> **What you should do**: Copies of all lines that contain "filter" are needed; take them from the data below.

------

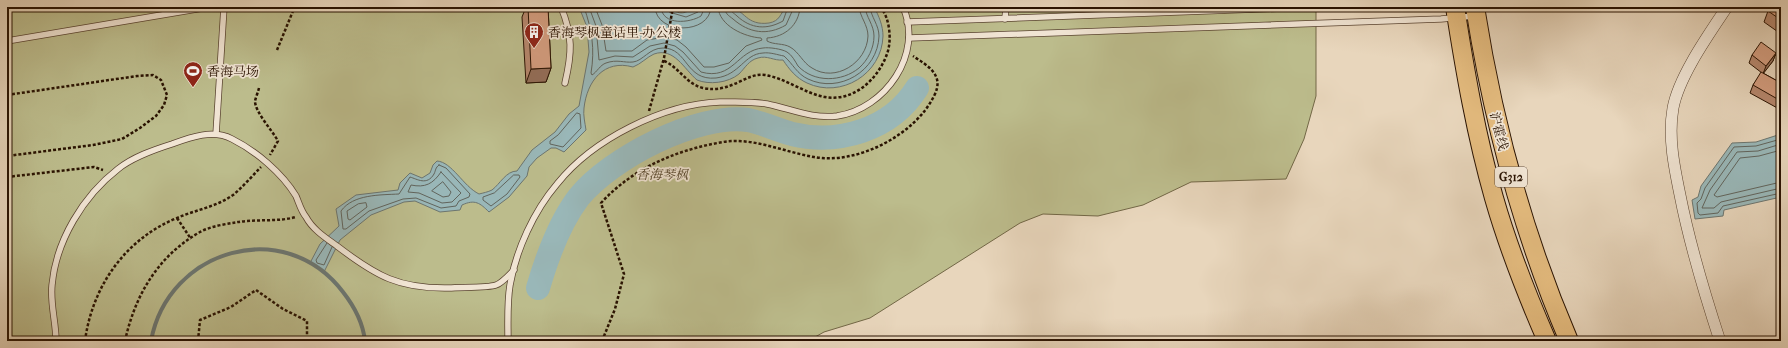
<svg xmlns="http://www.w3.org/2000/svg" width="1788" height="348" font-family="'IM FELL French Canon','Noto Serif SC',serif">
<rect width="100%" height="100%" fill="#e8d6bc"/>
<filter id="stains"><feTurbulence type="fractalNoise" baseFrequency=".005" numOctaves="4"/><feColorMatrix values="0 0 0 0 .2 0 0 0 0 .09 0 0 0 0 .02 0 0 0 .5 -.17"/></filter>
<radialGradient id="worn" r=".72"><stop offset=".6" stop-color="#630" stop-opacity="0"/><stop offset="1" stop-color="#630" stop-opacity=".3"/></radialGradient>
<path fill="#bcbc8c" stroke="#726746" d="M7,7H1316V96L1304,139L1286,179L1191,182L1143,205L1098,216L1043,214L1020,223L870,318L824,332L808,341H7Z"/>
<g fill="#99b7b8" stroke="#6c756f">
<path d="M579,7H668C684,18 684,11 699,7C704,6 725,6 730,7C745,10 746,26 769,23C780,21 780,14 786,7H874C879,16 883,26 883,36C882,74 841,99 807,83C796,78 789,69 783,60C774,61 767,55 758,58C749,60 745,68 739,74C728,83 709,85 697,80C684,69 674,47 654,54C647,57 641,64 633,67C604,59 587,81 584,108C583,115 585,123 586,130L564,152L556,148H551L537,158L529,167L527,176L509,197L489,212C480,203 475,199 462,205L460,210L440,212L415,201L404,202L371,215L340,240L324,272L310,263L320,244L339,226L336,209L356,195L398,190L400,183L410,173L422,178L430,173L433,165L437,161C452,162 463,186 479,194C483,193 488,192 492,190C500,184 506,171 517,171L532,150L555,132L569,114L579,106L589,52L587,27Z"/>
<path d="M1781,134V197L1724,210L1723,216L1695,219L1692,200L1698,197L1701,186L1732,143L1756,142Z"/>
</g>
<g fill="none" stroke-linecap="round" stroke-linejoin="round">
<g stroke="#61645c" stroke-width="1">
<path d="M584,7C592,30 595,49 591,73L592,75C597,72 600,65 606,63C617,59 624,63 633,62C643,61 649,48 663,48C688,48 685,81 716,78C740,75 744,54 763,53C770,52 778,55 784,56C793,64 797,74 808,79C839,94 878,71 879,36C879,25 871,17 870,7"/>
<path d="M589,7L596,26L599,60L615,56L633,57L650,46L664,43L675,46L683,52L701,72C733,81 737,50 763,48C769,47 782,49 787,52C792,55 795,61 798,66C814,83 842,82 859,68C868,60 874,48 874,36C874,25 866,17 865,7"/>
<path d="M595,7L602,25L606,51H632L647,40L665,37L677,40L686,47L704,67H714L729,63L746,46L762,40L761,38C745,37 719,26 718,7"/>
<path d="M655,7C656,35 710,35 711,7"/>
<path d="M661,7C662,26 690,23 701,16L705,7"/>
<path d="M666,7L669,12L686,17L698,12L700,7"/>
<path d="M725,7C725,14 728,15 733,19C749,33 767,36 786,25L794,7"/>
<path d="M730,7C730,12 734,13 737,16C751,29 767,30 783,21L788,7"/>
<path d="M800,7C799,25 785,37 767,38V41C774,45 783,43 790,47C799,52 803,63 812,68C835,83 867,63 868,36C868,25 860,17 859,7"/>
<path d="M577,113L580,114L581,128L563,147L550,144V141L558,135Z"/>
<path d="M1781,139L1756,146L1734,147L1705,188L1701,199L1697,203L1698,213L1700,215L1718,213L1723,206L1781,193"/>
<path d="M1781,144L1758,151L1737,152L1710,190L1702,208H1714L1721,202L1781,188"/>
<path d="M1781,150L1759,156L1740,158L1714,195L1717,197L1781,182"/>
<path d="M439,165L446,168L470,194L469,197L459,201L456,206L441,208L416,198L403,199L369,211L346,229H343L341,211C353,194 381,195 399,194L410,177C417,179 427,186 434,174C436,170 435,168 439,165Z"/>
<path d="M441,172L461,193L452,202L442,203L419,193L408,192L411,185C425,188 433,184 441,172Z"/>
<path d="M514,175H519L520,177L507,194L491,206L483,200V197L494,193Z"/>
<path d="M443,182L451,192L449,196L443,197L432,191Z"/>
<path d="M366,203L367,207L350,220L348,219L347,211L358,204Z"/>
<path d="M327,243L316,260L317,263L324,265L332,247"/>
</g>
<path stroke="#6c756f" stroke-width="4" d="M151,341C168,249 285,215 343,292C354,306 363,323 365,341"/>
<path stroke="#99b7b8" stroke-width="24" d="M538,288C547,257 559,223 579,197C611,158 697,113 748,120C763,123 777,130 792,134C838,145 891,130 917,88"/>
<defs>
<g id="service">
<path d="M561,7C573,36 572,53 565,83"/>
<path d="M1005,19L1006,7"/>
<path d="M907,22L1315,7"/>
<path d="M909,38L1441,19L1474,16"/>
<path d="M7,41L209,7"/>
<path d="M216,134L224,7"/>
<path d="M56,341C56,322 50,304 52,285C56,241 83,196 118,169C133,157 153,150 172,144C191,137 213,129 232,139C256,151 282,173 296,196C299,203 301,211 306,217C313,230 326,238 337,246C376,276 399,289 449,288C460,287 488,288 496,285C502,283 509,275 514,270"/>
<path d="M508,341C508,322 507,303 510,285C516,250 534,211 557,184C593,139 663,104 720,102C735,102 752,101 767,104C791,109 812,119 837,116C885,109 924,54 903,7"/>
</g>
<path id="minor" d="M1720,341C1704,292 1690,246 1680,195C1674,166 1668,137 1673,108C1679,76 1709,34 1727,7"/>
<g id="trunk">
<path d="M1455,7C1465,71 1476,135 1494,198C1508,247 1527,295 1547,341"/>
<path d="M1475,7C1493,122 1523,234 1569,341"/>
</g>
</defs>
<use href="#service" stroke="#594330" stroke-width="7"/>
<use href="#minor" stroke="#594330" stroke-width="12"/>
<use href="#trunk" stroke="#291201" stroke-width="20"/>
<g stroke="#291201" stroke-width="2.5" stroke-dasharray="3 2" stroke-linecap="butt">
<path d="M293,11L300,7"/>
<path d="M277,50L293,11L290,7"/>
<path d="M664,61C679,67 686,84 703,88C731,94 746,72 765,75C785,78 806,94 825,97C854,102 878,79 887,54C892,41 890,17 880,7H856"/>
<path d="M259,88C258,92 256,97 255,101C255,112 272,130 278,141L270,155"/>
<path d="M7,95L137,76L153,75L161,80L167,95L164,105L156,116L140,128L122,139L93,145L7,156"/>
<path d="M649,111L664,58L673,7"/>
<path d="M7,177L94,167L103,170"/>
<path d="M177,218L191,239"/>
<path d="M85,341C92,287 125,239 177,218C195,210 216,207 233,195C243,187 252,176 261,167"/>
<path d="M125,341C135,295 158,256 200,232C211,226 226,224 238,222C257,219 278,222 296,217"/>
<path d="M198,341L200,320L231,307L256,290L283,309L307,321V341"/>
<path d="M602,341L615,309L624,274L601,203C633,168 676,150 723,142C753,137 784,152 814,157C857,165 915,135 934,96C945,75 928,66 913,56"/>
</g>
<use href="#service" stroke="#f0e4d3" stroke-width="5.5"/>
<use href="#minor" stroke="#f0e4d3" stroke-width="11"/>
<use href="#trunk" stroke="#e4bb7e" stroke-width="18"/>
</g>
<g fill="#b6876d" stroke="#291201">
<path d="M526,7H548L551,68L546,82L526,83L522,17Z"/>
<path d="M1781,7V34L1764,22L1768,11Z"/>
<path d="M1781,44V60L1775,55L1773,61L1763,73L1781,83V110L1750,93L1753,85L1762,73L1749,63L1752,55L1776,53L1778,47Z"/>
</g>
<g fill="#946e59" stroke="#291201">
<path d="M1776,53L1773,61L1763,74L1766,66Z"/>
<path d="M551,68L546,82L526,83L531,69Z"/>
</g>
<g fill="#d49d7f" stroke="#291201">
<path d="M528,7H548L551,68L531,69Z"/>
<path d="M1770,7H1781V20L1768,11Z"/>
<path d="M1761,42L1776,53L1766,66L1752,55Z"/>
<path d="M1781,44V50L1778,47Z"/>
<path d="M1761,72L1781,83V101L1753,85Z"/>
</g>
<defs>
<symbol id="building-pin" viewBox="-11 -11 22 30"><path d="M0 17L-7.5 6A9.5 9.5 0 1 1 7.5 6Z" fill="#8f2418" stroke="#f0e4d3"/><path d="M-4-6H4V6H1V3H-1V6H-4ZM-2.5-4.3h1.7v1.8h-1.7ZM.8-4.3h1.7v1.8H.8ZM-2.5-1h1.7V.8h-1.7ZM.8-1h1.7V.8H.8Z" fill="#fff"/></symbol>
<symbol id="stadium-pin" viewBox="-11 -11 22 30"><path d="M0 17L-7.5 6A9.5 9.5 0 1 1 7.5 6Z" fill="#8f2418" stroke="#f0e4d3"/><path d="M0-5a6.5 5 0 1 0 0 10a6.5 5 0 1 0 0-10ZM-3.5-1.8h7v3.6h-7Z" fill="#fff"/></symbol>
</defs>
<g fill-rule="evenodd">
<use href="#building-pin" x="523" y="21" width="22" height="30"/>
<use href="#stadium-pin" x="182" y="60" width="22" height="30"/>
</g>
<g text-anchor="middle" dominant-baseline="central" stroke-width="3.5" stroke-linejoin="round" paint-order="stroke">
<rect fill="#f0e4d3" stroke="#655140" stroke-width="1" x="1495" y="167" width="32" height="20" rx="3"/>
<g font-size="12" font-weight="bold" fill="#291201">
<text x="1511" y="177">G312</text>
</g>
<g font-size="13" fill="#291201" stroke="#f0e4d3" text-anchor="start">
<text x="548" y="32">香海琴枫童话里-办公楼</text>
<text x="207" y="71">香海马场</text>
</g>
<g font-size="13" fill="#291201" stroke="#f0e4d3">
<text transform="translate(1499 131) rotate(76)">沪霍线</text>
</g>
<g font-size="13" font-style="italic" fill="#55452b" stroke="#f0e4d3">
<text x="662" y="174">香海琴枫</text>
</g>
</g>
<rect width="1788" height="348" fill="none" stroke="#e8d6bc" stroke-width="24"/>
<rect x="8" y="8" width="1772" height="332" fill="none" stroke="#291201" stroke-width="2"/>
<rect x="12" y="12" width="1764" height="324" fill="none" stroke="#291201"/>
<rect width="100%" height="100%" filter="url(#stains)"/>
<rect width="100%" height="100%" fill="url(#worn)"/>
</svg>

------

> **Answer to this exercise**:
<filter id="stains"><feTurbulence type="fractalNoise" baseFrequency=".005" numOctaves="4"/><feColorMatrix values="0 0 0 0 .2 0 0 0 0 .09 0 0 0 0 .02 0 0 0 .5 -.17"/></filter>
<rect width="100%" height="100%" filter="url(#stains)"/>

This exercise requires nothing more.